Il fut d’abord question de l’envoyer dans une maison de santé ; mais elle était si douce, si paisible, si peu gênante, que Pierre Guivarcʼh s’y opposa énergiquement, la recueillit et déclara qu’il ne s'en séparerait jamais.

Depuis elle vivait chez lui, allant et venant selon son humour, à son idée, ayant une liberté d’innocent animal lâché à travers les êtres et les choses, sans faire de mal à personne, se plaisant surtout avec les enfants, qui ne la martyrisaient pas, séduits par tout ce qu'elle leur racontait ou leur chantait.
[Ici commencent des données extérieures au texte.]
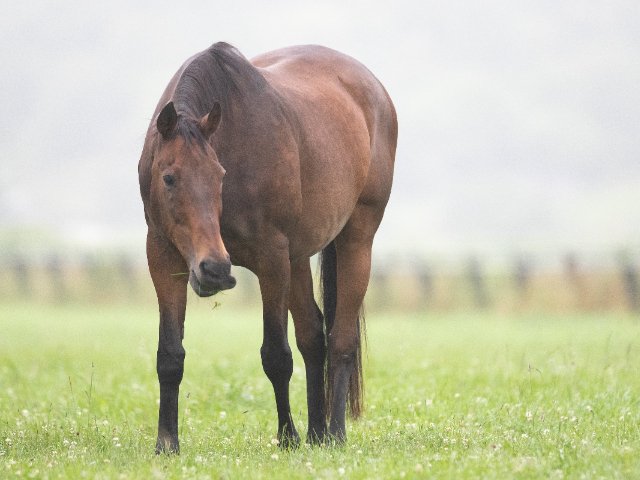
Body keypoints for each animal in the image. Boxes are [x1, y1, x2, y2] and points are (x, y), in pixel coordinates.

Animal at [138, 42, 397, 453]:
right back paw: (317, 433)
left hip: (357, 240)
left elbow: (276, 355)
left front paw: (287, 436)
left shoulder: (271, 259)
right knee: (314, 336)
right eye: (168, 178)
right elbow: (170, 355)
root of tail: (374, 89)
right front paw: (167, 443)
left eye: (220, 176)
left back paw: (334, 433)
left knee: (341, 339)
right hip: (299, 258)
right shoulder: (163, 258)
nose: (214, 270)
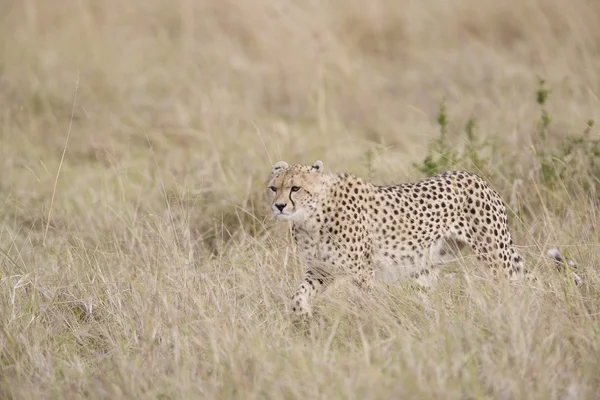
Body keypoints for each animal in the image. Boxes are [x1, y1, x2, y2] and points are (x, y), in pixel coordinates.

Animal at [268, 159, 536, 318]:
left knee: (515, 283)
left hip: (495, 254)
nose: (279, 206)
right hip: (425, 268)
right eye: (273, 188)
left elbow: (362, 303)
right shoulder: (320, 270)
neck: (312, 217)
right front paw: (302, 315)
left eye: (295, 188)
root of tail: (473, 175)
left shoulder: (362, 272)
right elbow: (298, 295)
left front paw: (363, 326)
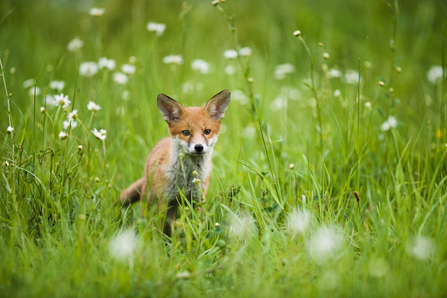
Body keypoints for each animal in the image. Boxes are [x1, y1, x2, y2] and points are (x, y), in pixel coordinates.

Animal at [119, 88, 231, 237]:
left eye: (207, 131)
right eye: (186, 132)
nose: (199, 147)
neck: (186, 178)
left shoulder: (196, 200)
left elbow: (194, 228)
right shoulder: (167, 201)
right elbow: (166, 231)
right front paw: (167, 243)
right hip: (148, 198)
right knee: (145, 218)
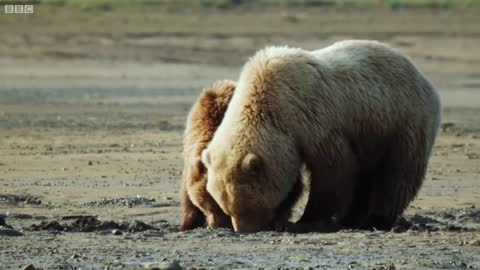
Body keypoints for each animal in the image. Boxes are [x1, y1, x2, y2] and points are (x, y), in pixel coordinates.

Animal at [201, 40, 440, 232]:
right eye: (226, 207)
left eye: (248, 207)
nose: (244, 229)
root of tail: (422, 76)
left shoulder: (313, 119)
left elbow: (332, 171)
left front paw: (306, 219)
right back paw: (352, 217)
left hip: (401, 121)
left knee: (398, 173)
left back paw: (376, 219)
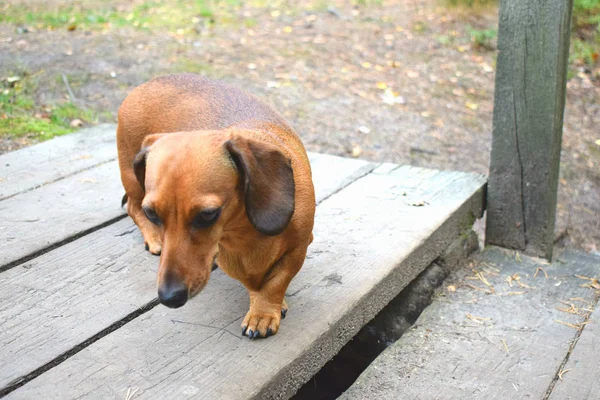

Seulement, dans ce calme, dans cette nuit déjà si profonde de ce joli cerveau d'oiselle battue des vents, sensible aux moindres variations atmosphériques, les jours noirs, c’étaient ceux où la mer devenait mauvaise, où soufflait le suroît, où les grosses vagues méchantes déferlaient jusque dans le Coréjou, balayant la jetée, jetant leur écume dans le port, et que, là-bas, au Toulinguet, grondait la mer immense et sans limites, la mer sauvage de l’Ouest, l’Atlantique.

Guivarcʼh, qui achevait de faire sa barbe, en sa méticuleuse propreté d’ancien matelot, resta une seconde, le rasoir levé, le menton barbouillé de mousse savonneuse, en entendant la bourrasque rugir plus dur et traîner sa plainte en miaulement aigre d’oiseau de tempête.